WHAT TO DO: Every record below is to be retyped exactly.
EXTRACTED INFORMATION section start
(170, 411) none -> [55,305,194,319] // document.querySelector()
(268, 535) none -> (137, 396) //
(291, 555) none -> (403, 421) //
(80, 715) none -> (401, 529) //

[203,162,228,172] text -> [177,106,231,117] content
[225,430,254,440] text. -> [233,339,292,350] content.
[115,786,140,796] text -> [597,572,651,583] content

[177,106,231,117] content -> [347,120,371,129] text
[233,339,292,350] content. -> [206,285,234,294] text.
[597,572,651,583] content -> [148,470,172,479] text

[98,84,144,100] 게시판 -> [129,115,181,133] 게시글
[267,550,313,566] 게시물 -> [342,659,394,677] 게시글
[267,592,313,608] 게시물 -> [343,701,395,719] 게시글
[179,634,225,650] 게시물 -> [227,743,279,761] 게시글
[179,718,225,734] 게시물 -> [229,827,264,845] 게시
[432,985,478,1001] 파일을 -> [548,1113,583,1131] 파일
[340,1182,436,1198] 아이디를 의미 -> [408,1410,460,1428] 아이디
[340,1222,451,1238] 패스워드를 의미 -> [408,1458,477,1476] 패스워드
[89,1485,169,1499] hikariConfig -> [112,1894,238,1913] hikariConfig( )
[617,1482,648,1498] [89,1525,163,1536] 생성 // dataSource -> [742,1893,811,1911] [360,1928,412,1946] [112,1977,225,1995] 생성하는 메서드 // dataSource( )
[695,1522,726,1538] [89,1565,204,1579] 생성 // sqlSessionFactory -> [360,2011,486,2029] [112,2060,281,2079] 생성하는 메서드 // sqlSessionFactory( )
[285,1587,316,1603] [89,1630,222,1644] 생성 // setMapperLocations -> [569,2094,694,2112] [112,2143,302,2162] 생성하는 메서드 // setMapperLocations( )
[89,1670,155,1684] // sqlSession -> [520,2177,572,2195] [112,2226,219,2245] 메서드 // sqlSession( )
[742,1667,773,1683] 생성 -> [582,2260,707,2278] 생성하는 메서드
EXTRACTED INFORMATION section end
YOUR SOLUTION:
(170, 411) none -> [55,305,194,319] // document.querySelector()
(268, 535) none -> (137, 396) //
(291, 555) none -> (403, 421) //
(80, 715) none -> (401, 529) //

[203,162,228,172] text -> [177,106,231,117] content
[225,430,254,440] text. -> [233,339,292,350] content.
[115,786,140,796] text -> [597,572,651,583] content

[177,106,231,117] content -> [347,120,371,129] text
[233,339,292,350] content. -> [206,285,234,294] text.
[597,572,651,583] content -> [148,470,172,479] text

[98,84,144,100] 게시판 -> [129,115,181,133] 게시글
[267,550,313,566] 게시물 -> [342,659,394,677] 게시글
[267,592,313,608] 게시물 -> [343,701,395,719] 게시글
[179,634,225,650] 게시물 -> [227,743,279,761] 게시글
[179,718,225,734] 게시물 -> [229,827,264,845] 게시
[432,985,478,1001] 파일을 -> [548,1113,583,1131] 파일
[340,1182,436,1198] 아이디를 의미 -> [408,1410,460,1428] 아이디
[340,1222,451,1238] 패스워드를 의미 -> [408,1458,477,1476] 패스워드
[89,1485,169,1499] hikariConfig -> [112,1894,238,1913] hikariConfig( )
[617,1482,648,1498] [89,1525,163,1536] 생성 // dataSource -> [742,1893,811,1911] [360,1928,412,1946] [112,1977,225,1995] 생성하는 메서드 // dataSource( )
[695,1522,726,1538] [89,1565,204,1579] 생성 // sqlSessionFactory -> [360,2011,486,2029] [112,2060,281,2079] 생성하는 메서드 // sqlSessionFactory( )
[285,1587,316,1603] [89,1630,222,1644] 생성 // setMapperLocations -> [569,2094,694,2112] [112,2143,302,2162] 생성하는 메서드 // setMapperLocations( )
[89,1670,155,1684] // sqlSession -> [520,2177,572,2195] [112,2226,219,2245] 메서드 // sqlSession( )
[742,1667,773,1683] 생성 -> [582,2260,707,2278] 생성하는 메서드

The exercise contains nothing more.